According to Guilhermier, the emergence of these specialised funds in education is exemplary of the fact that the amount of capital required  to create, develop, revamp or simply maintain a quality school is becoming increasingly high. The traditional charity or not-for-profit model, usually managed by a board of governors and without profit redistribution, may be losing out to shareholder organisations looking for a return on their investment.

 

Why invest?

While concerns remain around profitability, due to operational costs and regulation, and increasing competition, Guilhermier lists six main reasons why the education sector can appeal to private investors.

  1. Demand for good quality education is outstripping supply: Most parents view education as a top priority.
  2. Low risk investment: Parents rarely remove children from premium schools during recessions, preferring to economize in other areas before sacrificing their children’s education, making the investment quasi recession-proof.
  3. Predictability of revenues: Parents rarely change schools mid-stream and so they provide a predictable customer base with only one key transition between junior and senior school. This provides reliable, visible income streams and long-term customers.
  4. Positive cash-flows: Schools collect fees in advance and are often profitable within three years of operation.

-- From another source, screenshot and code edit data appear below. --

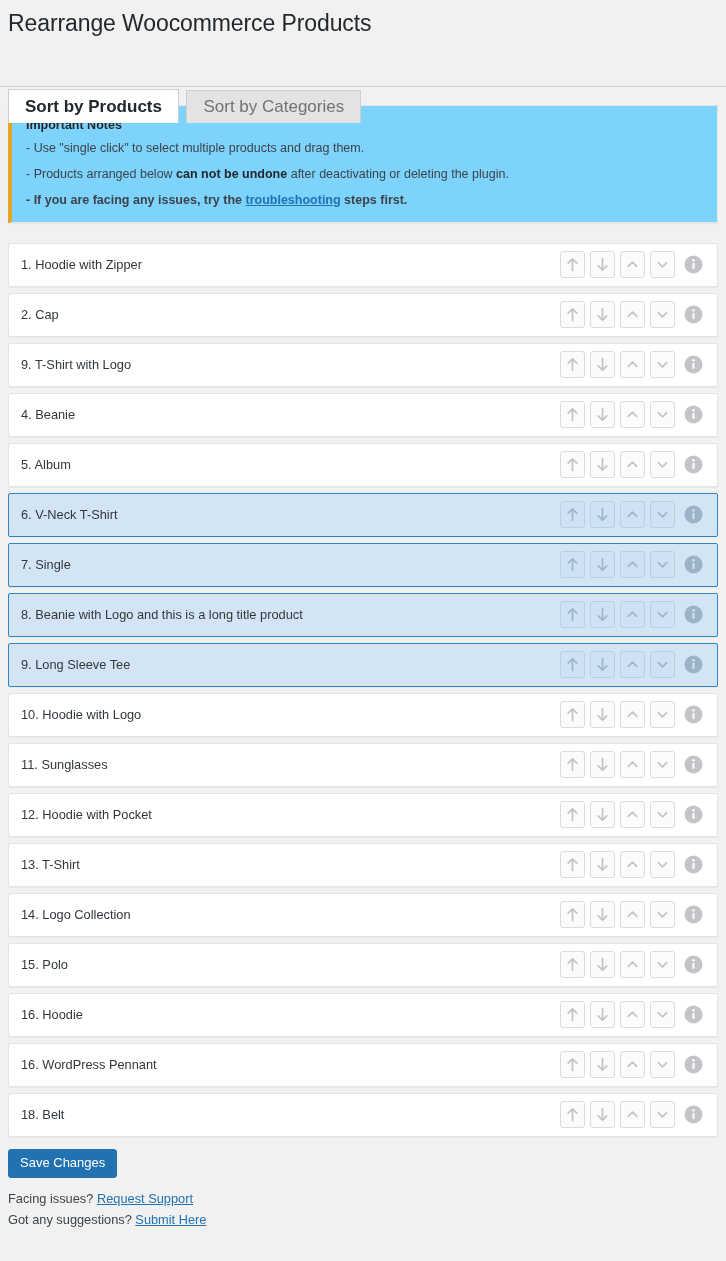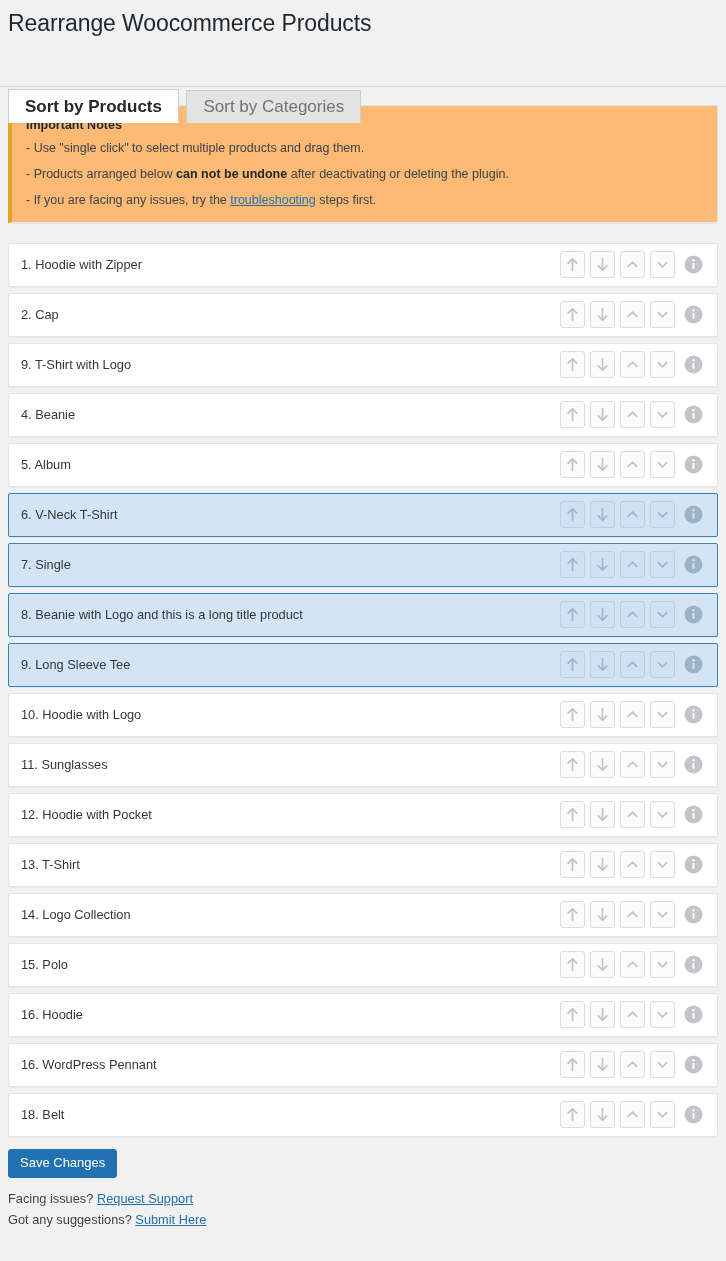--- a/index.html
+++ b/index.html
@@ -66,7 +66,7 @@
   
   .notes {
     margin: 18px 8px 0 8px;
-    background: #fdba74;
+    background: #7dd3fc;
     border: 1px solid #e5e5e5;
     border-left: 4px solid #e0a526;
     padding: 12px 14px 13px 14px;

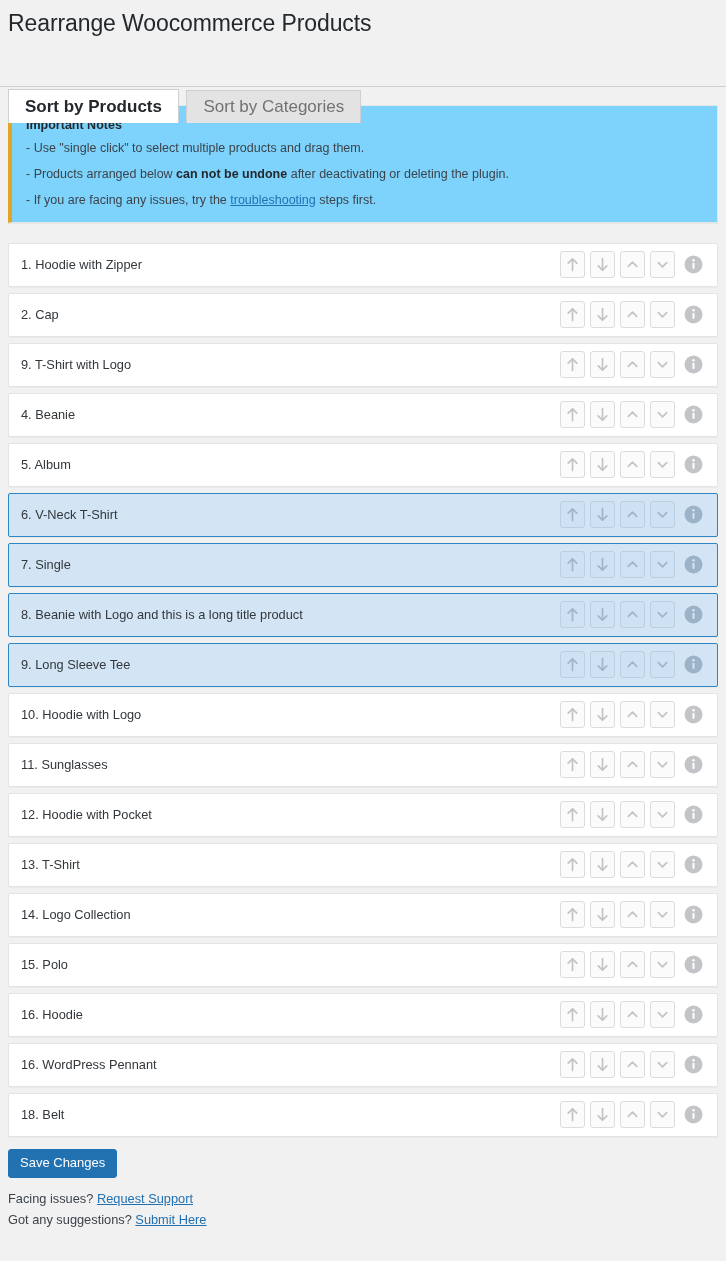--- a/index.html
+++ b/index.html
@@ -84,7 +84,7 @@
     margin: 0 0 9px 0;
     line-height: 1.35;
   }
-  .notes-line:last-child { margin-bottom: 0; }
+  .notes-line:last-child { margin-bottom: 0; font-weight: bold; }
   .notes-line b { font-weight: bold; color: #23282d; }
   a.link { color: #2271b1; text-decoration: underline; cursor: pointer; }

Profit margins vary depending on the size of school but a good, 1800-pupil, K12-school should generate profit margins of between 20 to 40 percent. The key costs involved are rent for the campus and salaries for the international teaching staff.
  5. Extra inflation gain. Additionally, fee increases rise faster than local inflation figures, improving returns for investors over and above other sectors. 
  6. Social Responsibility: of investment in education into the country’s long- term global competitive position.

 

Mourgue d’Algue reckons that for-profit education in the UK is primarily focused on the primary and secondary segment, while higher education is mainly run by non-profit organisations or government. The provision of government-funded loans makes the UK market inherently riskier for private investors. In France, the private sector represents close to 20 percent of the total higher education market. In the context of Brexit and its effect on the pound, successful higher education groups will be the ones sticking to the mission of helping students into employment and adapting to innovation.